Chia seed pudding + homemade ice cream = a Tropical Chia Seed Ice Cream Bowl.
Kinda sounds like a weird combo, right?
But it’s so NOT weird. This bowl tastes just like a piña colada.
The luscious homemade ice cream paired with the magic of tiny chia seeds will transport you to the beaches of Hawaii – and it doesn’t get much healthier than this.
Only 4 ingredients on this list, my friend. No sugar added.

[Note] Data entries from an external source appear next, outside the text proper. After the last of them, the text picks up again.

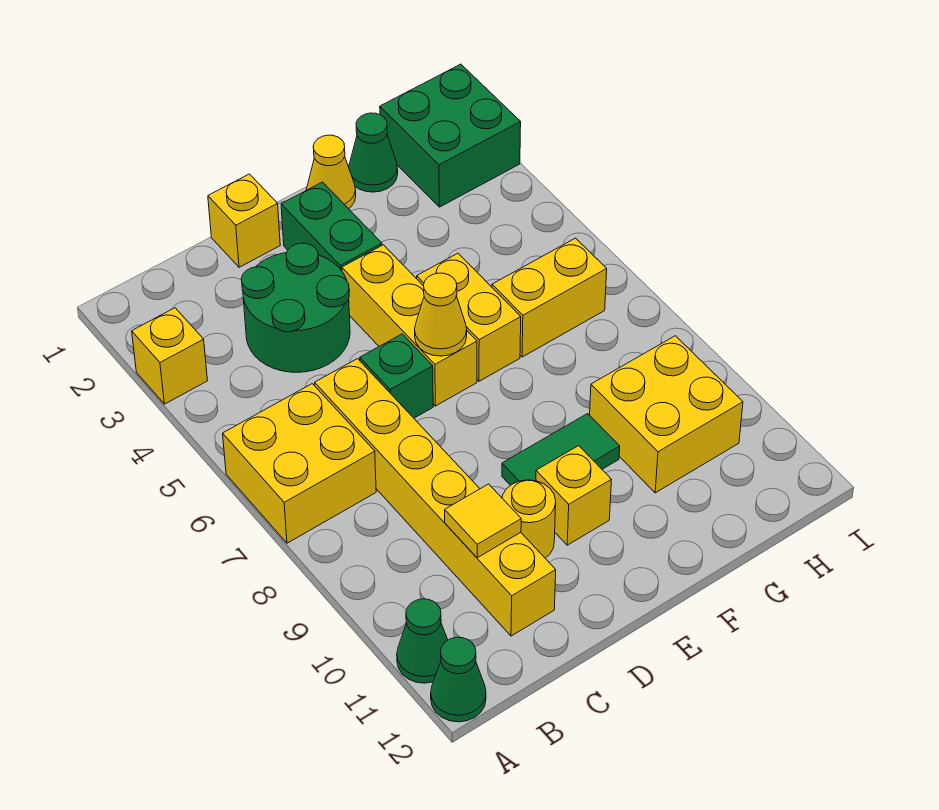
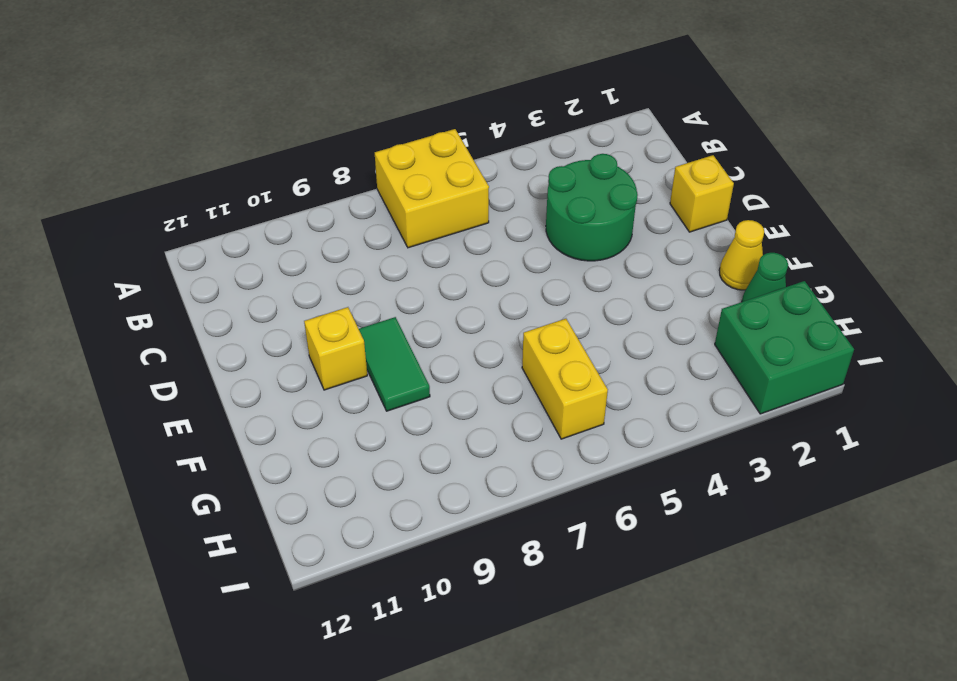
none -> yellow brick A3 level 1
none -> green cone A11 level 1
none -> green cone A12 level 1

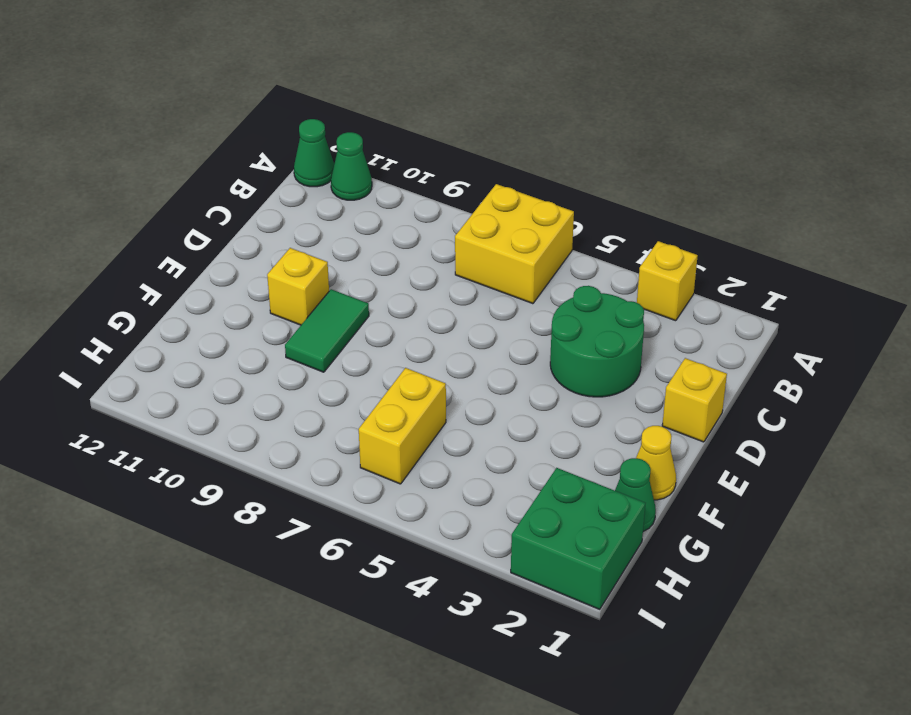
none -> yellow brick C6:C11 level 1
none -> green brick D6 level 1
none -> yellow round brick D10 level 1

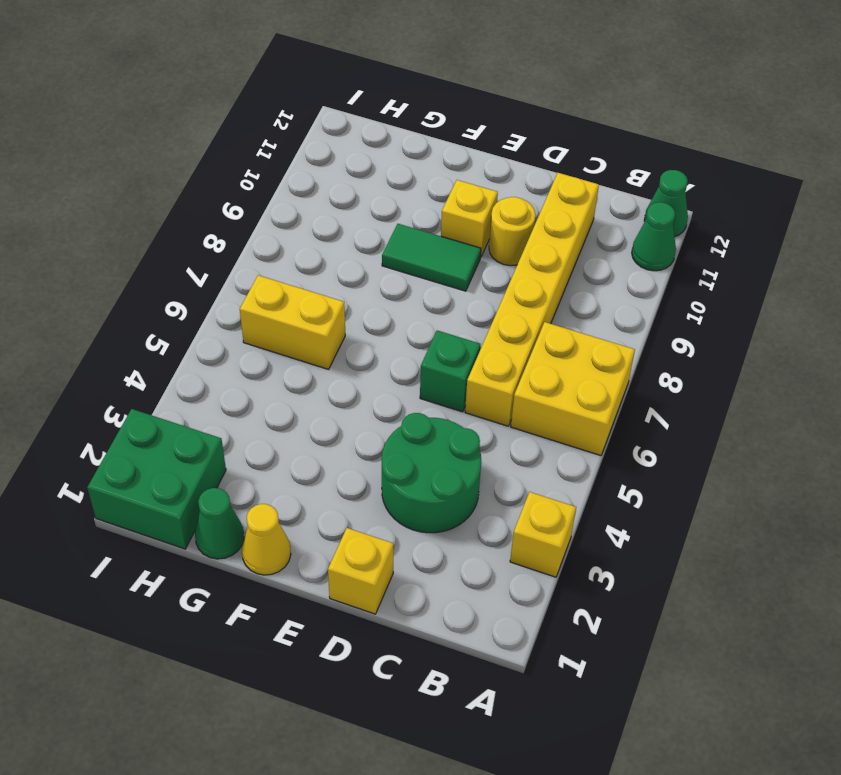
none -> green brick E2:E3 level 1
none -> yellow brick E4:E6 level 1
none -> yellow brick F5:F6 level 1

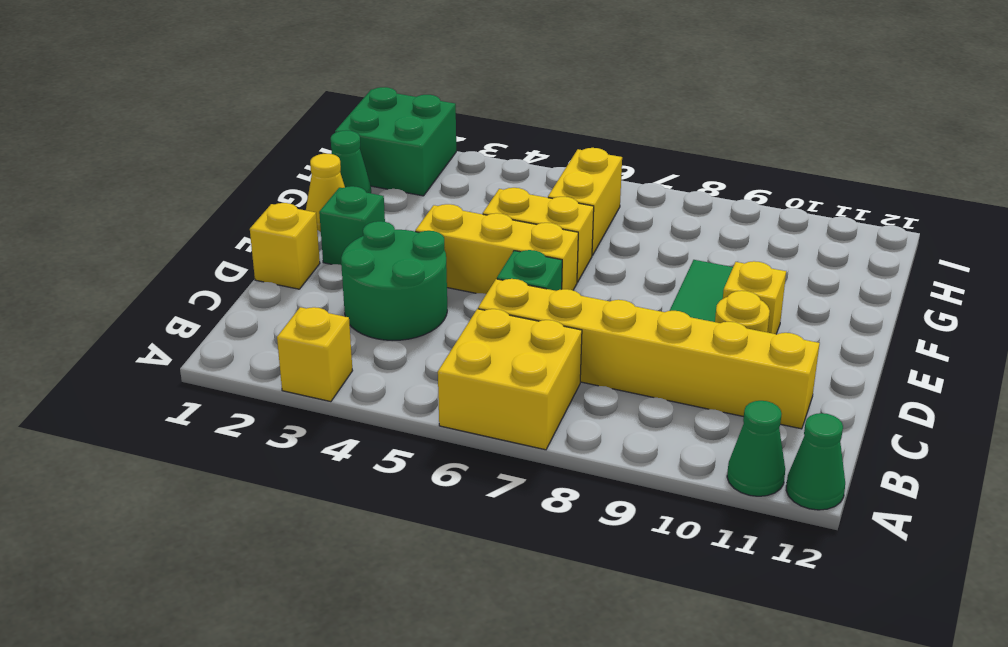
green brick E2 level 1 -> green brick E2:E3 level 1
none -> yellow brick G9:H10 level 1
none -> yellow tile C10 level 2
none -> yellow cone E6 level 2

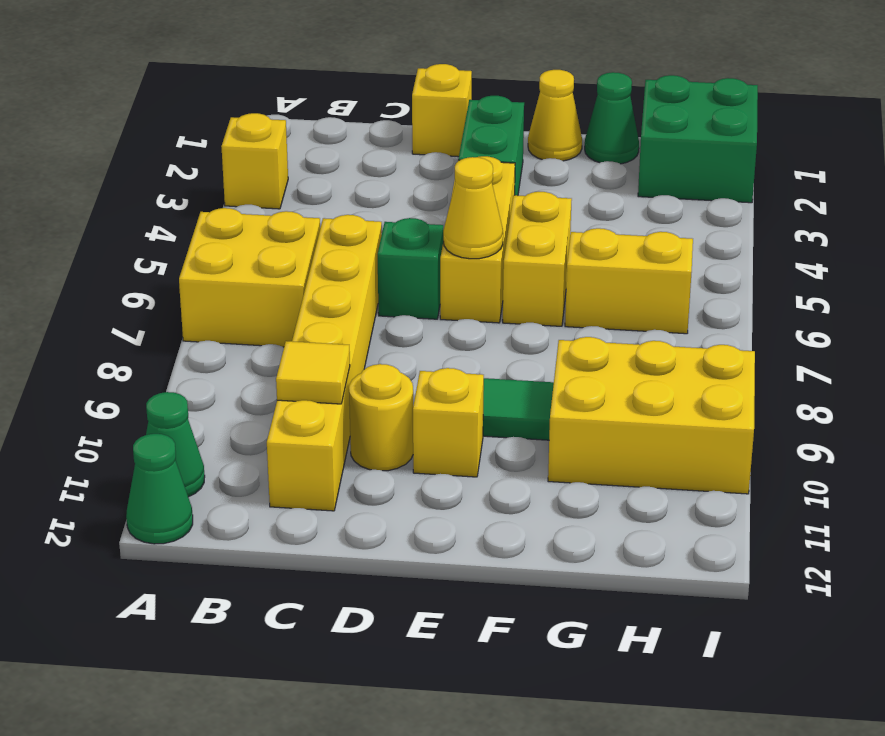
yellow brick G9:I10 level 1 -> yellow brick G9:H10 level 1
none -> green round brick C3:D4 level 1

Homemade ice cream or “nice cream” sounds like a chore but when you blend up frozen pineapple, frozen mango and creamy almond milk, you get the sweetest all-natural ice cream. Or as I like to call it, Hawaii in a bowl ♥ I always thought using frozen bananas was the only way to make “nice cream” but they aren’t necessary! I guess any frozen fruit will do as long as you have the patience to pulse and blend and pulse and scrape down the sides and pulse and pulse some more, until it’s smooth 😉
I’m obsessed with chia seeds because they keep me full and they’re a major superfood. Basically a necessity in the plant based diet. They have lots of fiber, protein, omega’s, potassium, magnesium and calcium. All the essentials to make you feel energized, balanced and full while making your tummy feel happy too. I eat them in some form or another every single day. So when I was in the kitchen making my usual chia pudding yesterday, I procrastinated working out by making fruity ice cream in the blender and scooping it alongside my chia creation instead. So much more fun than working out 😉 If you haven’t tried chia seeds yet, now’s the time. You can buy them here.

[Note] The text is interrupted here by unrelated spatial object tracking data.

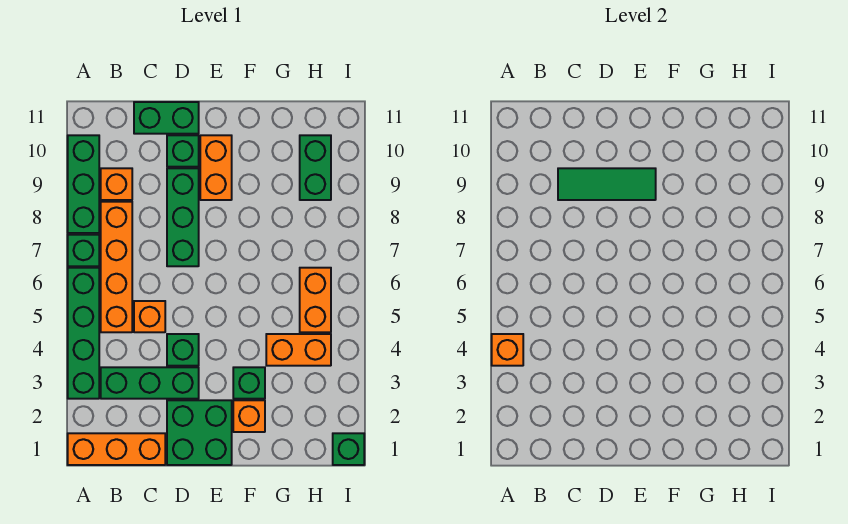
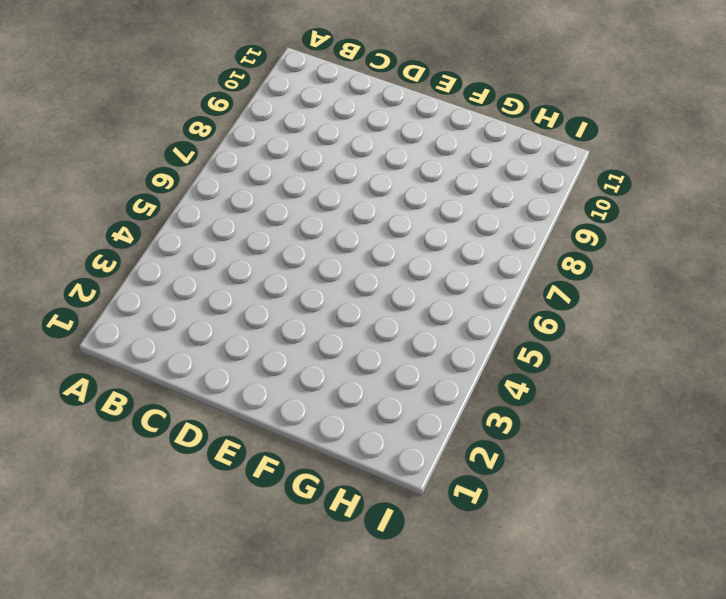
none -> orange brick A1:C1 level 1
none -> green brick A3:A6 level 1
none -> green brick A7 level 1

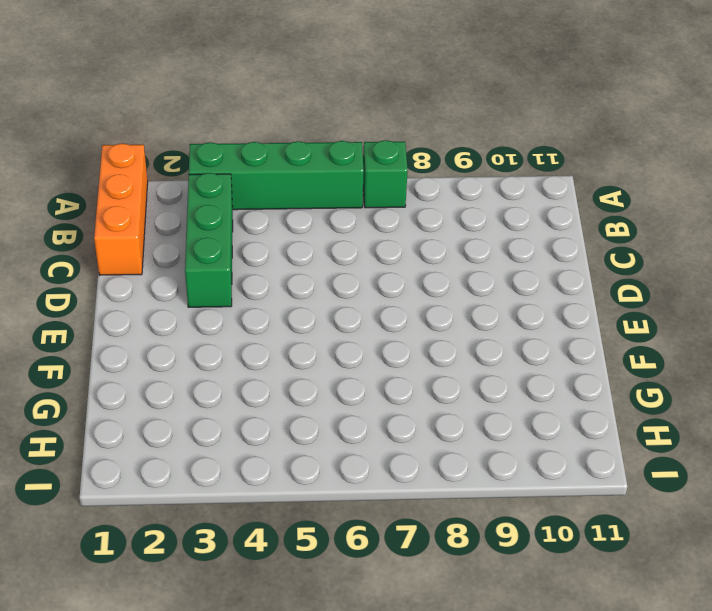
none -> green brick A8:A10 level 1
none -> orange brick B5:B8 level 1
none -> orange brick B9 level 1

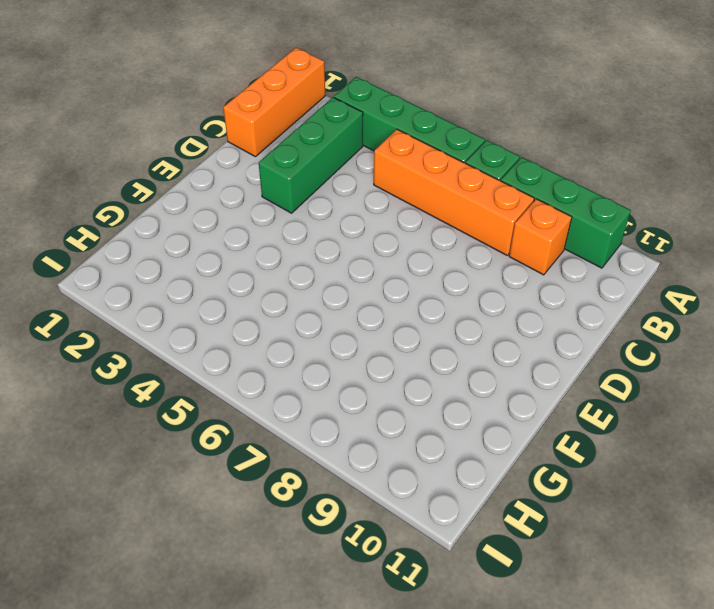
none -> orange brick C5 level 1
none -> green brick C11:D11 level 1
none -> green brick D1:E2 level 1

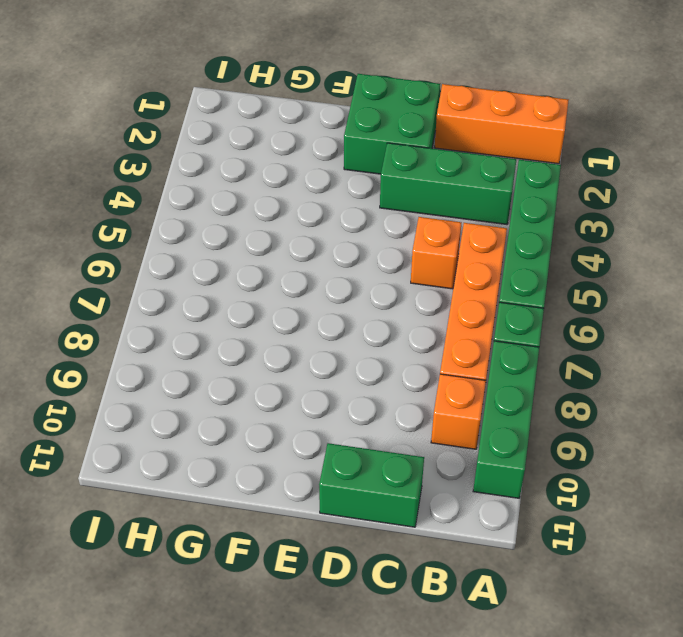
none -> green brick D4 level 1
none -> green brick D7:D9 level 1
none -> green brick D10 level 1

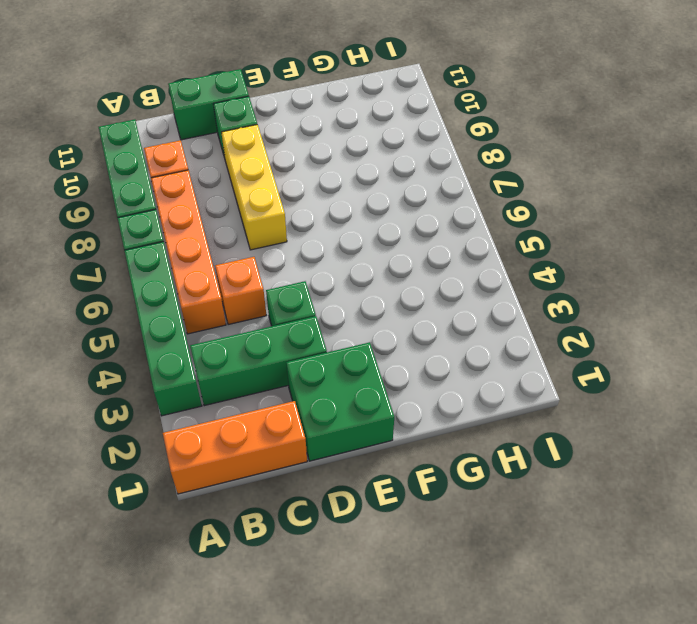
yellow brick D7:D9 level 1 -> green brick D7:D9 level 1
none -> orange brick E9:E10 level 1
none -> orange brick F2 level 1
none -> green brick F3 level 1

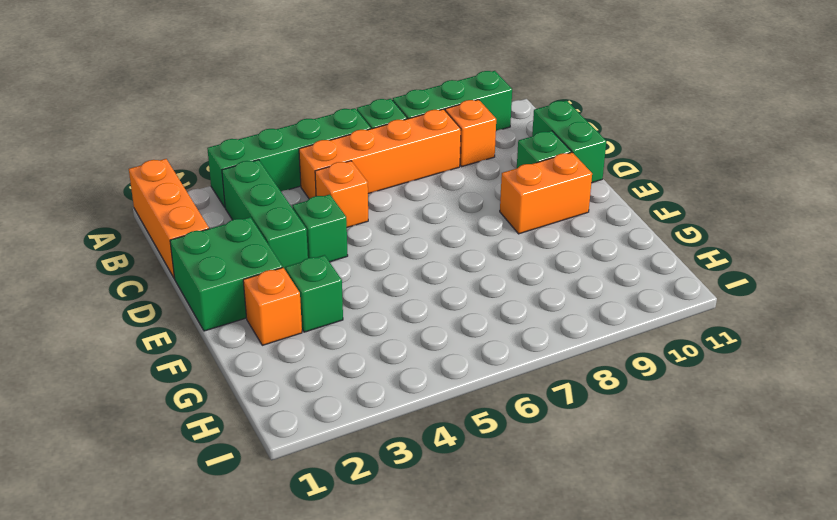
none -> green brick D7:D9 level 1
none -> orange brick G4:H4 level 1
none -> orange brick H5:H6 level 1

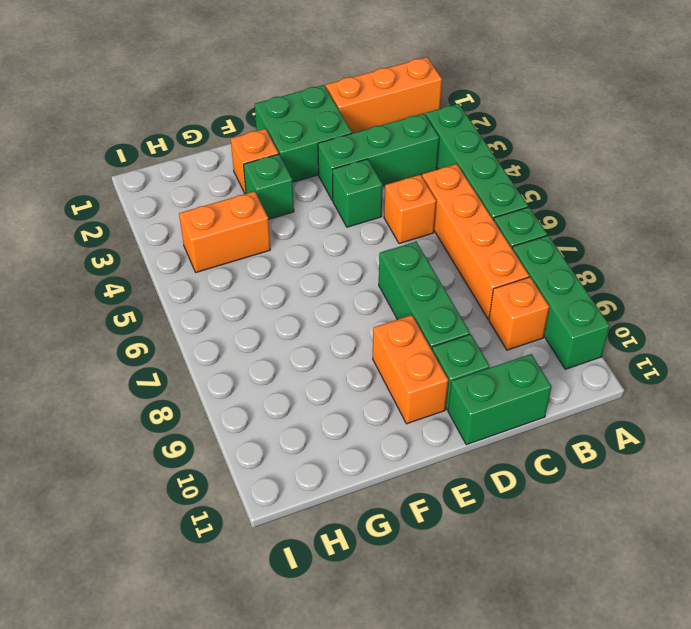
none -> orange brick H5:H6 level 1
none -> green brick H9:H10 level 1
none -> green brick I1 level 1

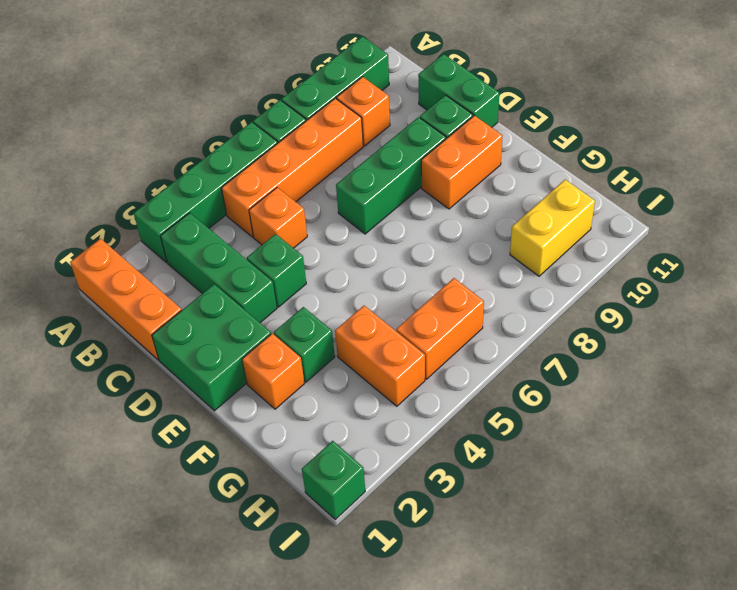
yellow brick H9:H10 level 1 -> green brick H9:H10 level 1
none -> orange brick A4 level 2
none -> green tile C9:E9 level 2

It’s perfectly acceptable to eat this Tropical Chia Seed Ice Cream Bowl at any point throughout the day.. breakfast lunch, dinner.. whenever. It’s a 100% guilt free dessert. YESSS.
Go make this, right now. Go!
- 2 tablespoons chia seeds
- 1/2 cup unsweetened vanilla almond milk (or any plant milk)
Tropical Ice Cream
- 1/2 cup frozen pineapple
- 1/2 cup frozen mango
- 1/2 cup unsweetened vanilla almond milk
- In a small bowl or mason jar, combine the chia seeds with the almond milk. Mix well, cover and refrigerate for at least 3 hours, or overnight. (I always triple this batch for extra servings during the week!)
- In a high speed blender or food processor, pulse/blend the frozen pineapple, frozen mango and almond milk. The more milk you add, the less “ice cream” like the consistency will be so don’t add much more than 1/2 cup. Keep pulsing and scraping down the sides until it reaches a smooth consistency – it may take a few minutes.
- Transfer the chia pudding to a bowl. Scoop the ice cream alongside the chia pudding. Top with strawberries, grab a spoon and enjoy!
- *To make blending the ice cream easier, leave the frozen fruit out on the kitchen counter for 15 minutes to soften and make blending easier.
- *Coconut milk instead of almond milk makes this treat even more delectable!